Abstract

To establish the correlation between clinical grading of papilloedema and diffusion abnormalities of optic nerve head (ONH) on diffusion-weighted imaging (DWI). Brain magnetic resonance imaging (MRI), including readout segmented echo planar imaging-based DWI, was performed in 32 patients with papilloedema and the same number of age- and sex-matched controls. Clinical grading of papilloedema was done according to the modified Frisén scale. Two neuroradiologists independently evaluated the MRI for ONH hyperintensity and apparent diffusion coefficient (ADC) value of ONH. The comparison between papilloedema clinical grade and qualitative grade of ONH hyperintensity and its presence between cases and control groups were done using the Chi-square test and Fisher's exact test, respectively. The comparison between mean ADC value of ONH among different grades and between cases and controls were done using analysis of variance (ANOVA)-F-test and Student's t-test, respectively. Receiver operating characteristic (ROC) analysis was done to calculate a cut-off ADC value between the case and control groups. Significant correlation between ONH hyperintensity and mean ADC value of ONH with clinical grades of papilloedema and between cases and control groups were found.
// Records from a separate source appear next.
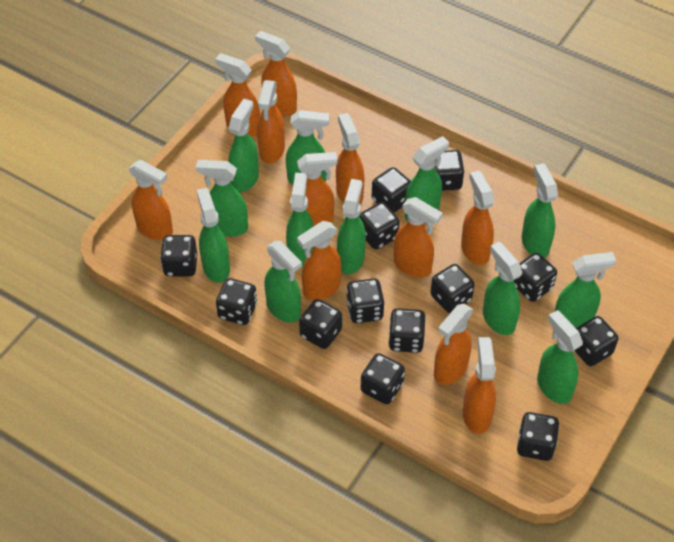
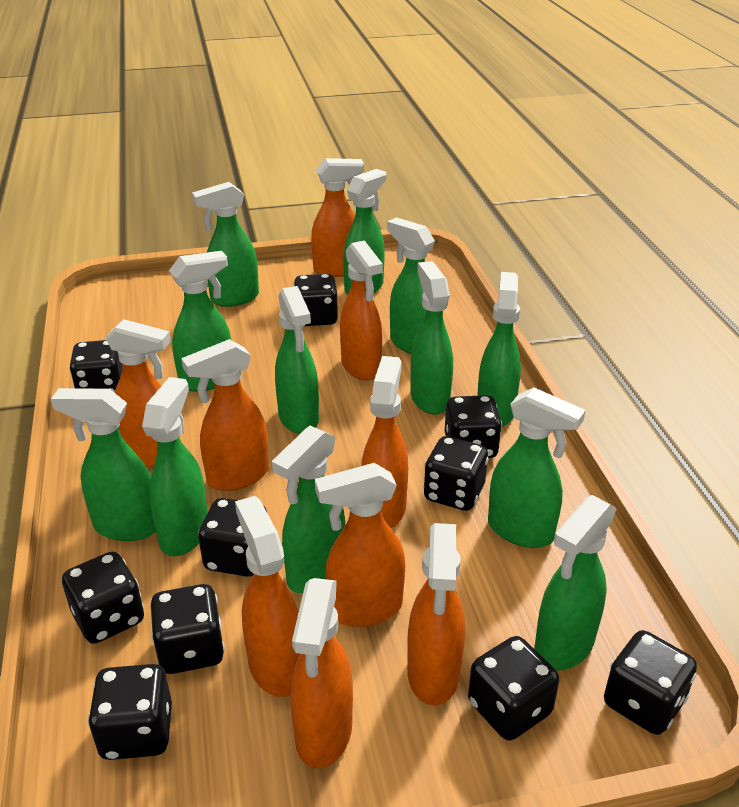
black dice: 13 -> 10
orange spray bottle: 11 -> 9

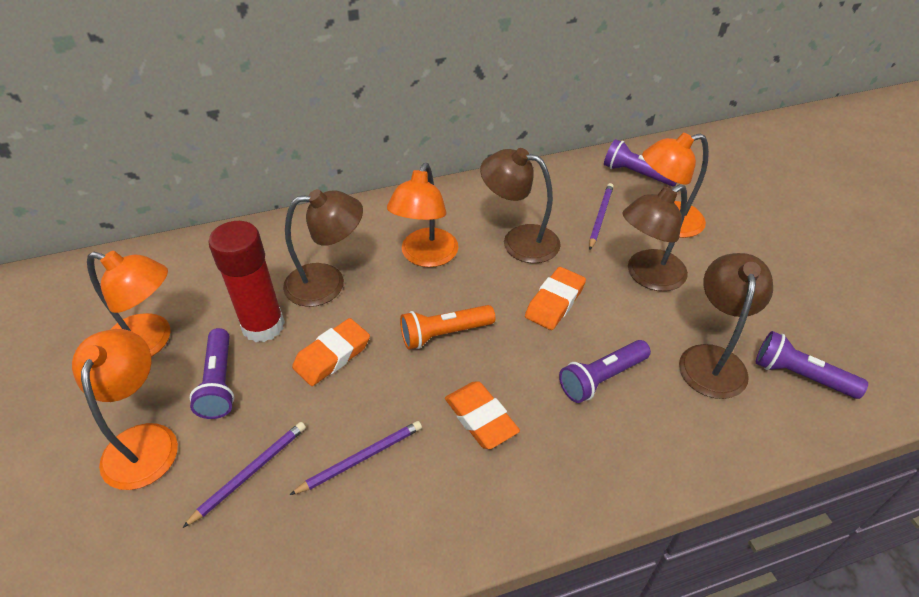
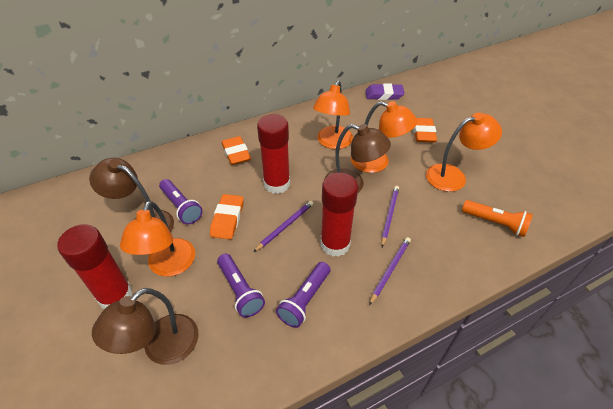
brown lamp: 4 -> 3
purple eraser: 0 -> 1
purple flashlight: 4 -> 3
red glue stick: 1 -> 3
ONH hyperintensity was found to be a highly sensitive (87.5% for both) and specific (specificity 97.1% and 98.6% for two observers) sign of papilloedema. A mean cut-off ONH ADC value was found to have high sensitivity (96.83%) and specificity (95.31%) to distinguish between the cases and controls. Diffusion parameters of ONH have significant correlation with clinical grading of papilloedema and can serve as a surrogate marker for intracranial pressure.